'''

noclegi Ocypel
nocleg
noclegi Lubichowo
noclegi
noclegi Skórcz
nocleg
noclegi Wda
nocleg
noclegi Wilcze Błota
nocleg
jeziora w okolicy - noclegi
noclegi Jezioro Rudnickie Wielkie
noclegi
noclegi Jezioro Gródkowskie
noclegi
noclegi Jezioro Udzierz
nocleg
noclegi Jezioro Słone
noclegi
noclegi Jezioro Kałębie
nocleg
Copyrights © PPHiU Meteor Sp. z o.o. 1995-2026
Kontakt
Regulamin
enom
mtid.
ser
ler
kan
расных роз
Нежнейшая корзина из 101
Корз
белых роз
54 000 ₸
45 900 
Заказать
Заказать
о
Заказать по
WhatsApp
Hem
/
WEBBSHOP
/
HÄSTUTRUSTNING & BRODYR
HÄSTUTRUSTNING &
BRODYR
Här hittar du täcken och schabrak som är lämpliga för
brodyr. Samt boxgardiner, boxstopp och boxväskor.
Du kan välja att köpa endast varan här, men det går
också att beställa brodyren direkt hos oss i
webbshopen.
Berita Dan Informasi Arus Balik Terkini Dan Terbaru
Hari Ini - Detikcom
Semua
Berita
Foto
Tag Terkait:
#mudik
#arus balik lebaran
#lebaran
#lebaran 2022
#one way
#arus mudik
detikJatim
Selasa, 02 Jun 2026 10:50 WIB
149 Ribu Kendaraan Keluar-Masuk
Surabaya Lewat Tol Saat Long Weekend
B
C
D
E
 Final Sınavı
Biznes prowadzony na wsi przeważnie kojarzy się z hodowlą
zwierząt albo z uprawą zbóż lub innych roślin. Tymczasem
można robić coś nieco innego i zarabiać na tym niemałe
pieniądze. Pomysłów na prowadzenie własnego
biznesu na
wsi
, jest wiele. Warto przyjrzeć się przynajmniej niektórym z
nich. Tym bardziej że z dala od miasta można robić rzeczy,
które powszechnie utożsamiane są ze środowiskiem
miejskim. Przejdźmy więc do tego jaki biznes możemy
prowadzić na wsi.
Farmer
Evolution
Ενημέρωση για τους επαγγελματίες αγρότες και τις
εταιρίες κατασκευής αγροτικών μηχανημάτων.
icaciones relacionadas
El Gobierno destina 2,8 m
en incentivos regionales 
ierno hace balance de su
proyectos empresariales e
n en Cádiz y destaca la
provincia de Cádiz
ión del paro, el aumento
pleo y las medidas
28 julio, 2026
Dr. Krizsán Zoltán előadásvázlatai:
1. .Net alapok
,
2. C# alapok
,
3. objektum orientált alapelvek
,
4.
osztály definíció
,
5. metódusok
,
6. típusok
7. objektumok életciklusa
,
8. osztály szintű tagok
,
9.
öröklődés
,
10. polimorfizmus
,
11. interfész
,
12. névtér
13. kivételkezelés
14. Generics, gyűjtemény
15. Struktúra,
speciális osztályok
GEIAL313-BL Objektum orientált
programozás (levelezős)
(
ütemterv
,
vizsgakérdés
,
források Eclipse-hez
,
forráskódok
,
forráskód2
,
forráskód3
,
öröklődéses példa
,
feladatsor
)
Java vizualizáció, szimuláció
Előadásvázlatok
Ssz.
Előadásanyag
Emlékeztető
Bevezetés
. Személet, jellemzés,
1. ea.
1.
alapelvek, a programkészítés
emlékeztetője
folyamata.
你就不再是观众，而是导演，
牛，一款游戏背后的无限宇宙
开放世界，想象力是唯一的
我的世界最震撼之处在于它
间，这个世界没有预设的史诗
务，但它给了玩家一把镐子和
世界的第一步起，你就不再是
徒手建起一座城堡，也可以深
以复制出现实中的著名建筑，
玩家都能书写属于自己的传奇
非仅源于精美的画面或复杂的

'''

* _Task details_
All lines above should be output verbatim.

* _Task result_
noclegi Ocypel
nocleg
noclegi Lubichowo
noclegi
noclegi Skórcz
nocleg
noclegi Wda
nocleg
noclegi Wilcze Błota
nocleg
jeziora w okolicy - noclegi
noclegi Jezioro Rudnickie Wielkie
noclegi
noclegi Jezioro Gródkowskie
noclegi
noclegi Jezioro Udzierz
nocleg
noclegi Jezioro Słone
noclegi
noclegi Jezioro Kałębie
nocleg
Copyrights © PPHiU Meteor Sp. z o.o. 1995-2026
Kontakt
Regulamin
enom
mtid.
ser
ler
kan
расных роз
Нежнейшая корзина из 101
Корз
белых роз
54 000 ₸
45 900 
Заказать
Заказать
о
Заказать по
WhatsApp
Hem
/
WEBBSHOP
/
HÄSTUTRUSTNING & BRODYR
HÄSTUTRUSTNING &
BRODYR
Här hittar du täcken och schabrak som är lämpliga för
brodyr. Samt boxgardiner, boxstopp och boxväskor.
Du kan välja att köpa endast varan här, men det går
också att beställa brodyren direkt hos oss i
webbshopen.
Berita Dan Informasi Arus Balik Terkini Dan Terbaru
Hari Ini - Detikcom
Semua
Berita
Foto
Tag Terkait:
#mudik
#arus balik lebaran
#lebaran
#lebaran 2022
#one way
#arus mudik
detikJatim
Selasa, 02 Jun 2026 10:50 WIB
149 Ribu Kendaraan Keluar-Masuk
Surabaya Lewat Tol Saat Long Weekend
B
C
D
E
 Final Sınavı
Biznes prowadzony na wsi przeważnie kojarzy się z hodowlą
zwierząt albo z uprawą zbóż lub innych roślin. Tymczasem
można robić coś nieco innego i zarabiać na tym niemałe
pieniądze. Pomysłów na prowadzenie własnego
biznesu na
wsi
, jest wiele. Warto przyjrzeć się przynajmniej niektórym z
nich. Tym bardziej że z dala od miasta można robić rzeczy,
które powszechnie utożsamiane są ze środowiskiem
miejskim. Przejdźmy więc do tego jaki biznes możemy
prowadzić na wsi.
Farmer
Evolution
Ενημέρωση για τους επαγγελματίες αγρότες και τις
εταιρίες κατασκευής αγροτικών μηχανημάτων.
icaciones relacionadas
El Gobierno destina 2,8 m
en incentivos regionales 
ierno hace balance de su
proyectos empresariales e
n en Cádiz y destaca la
provincia de Cádiz
ión del paro, el aumento
pleo y las medidas
28 julio, 2026
Dr. Krizsán Zoltán előadásvázlatai:
1. .Net alapok
,
2. C# alapok
,
3. objektum orientált alapelvek
,
4.
osztály definíció
,
5. metódusok
,
6. típusok
7. objektumok életciklusa
,
8. osztály szintű tagok
,
9.
öröklődés
,
10. polimorfizmus
,
11. interfész
,
12. névtér
13. kivételkezelés
14. Generics, gyűjtemény
15. Struktúra,
speciális osztályok
GEIAL313-BL Objektum orientált
programozás (levelezős)
(
ütemterv
,
vizsgakérdés
,
források Eclipse-hez
,
forráskódok
,
forráskód2
,
forráskód3
,
öröklődéses példa
,
feladatsor
)
Java vizualizáció, szimuláció
Előadásvázlatok
Ssz.
Előadásanyag
Emlékeztető
Bevezetés
. Személet, jellemzés,
1. ea.
1.
alapelvek, a programkészítés
emlékeztetője
folyamata.
你就不再是观众，而是导演，
牛，一款游戏背后的无限宇宙
开放世界，想象力是唯一的
我的世界最震撼之处在于它
间，这个世界没有预设的史诗
务，但它给了玩家一把镐子和
世界的第一步起，你就不再是
徒手建起一座城堡，也可以深
以复制出现实中的著名建筑，
玩家都能书写属于自己的传奇
非仅源于精美的画面或复杂的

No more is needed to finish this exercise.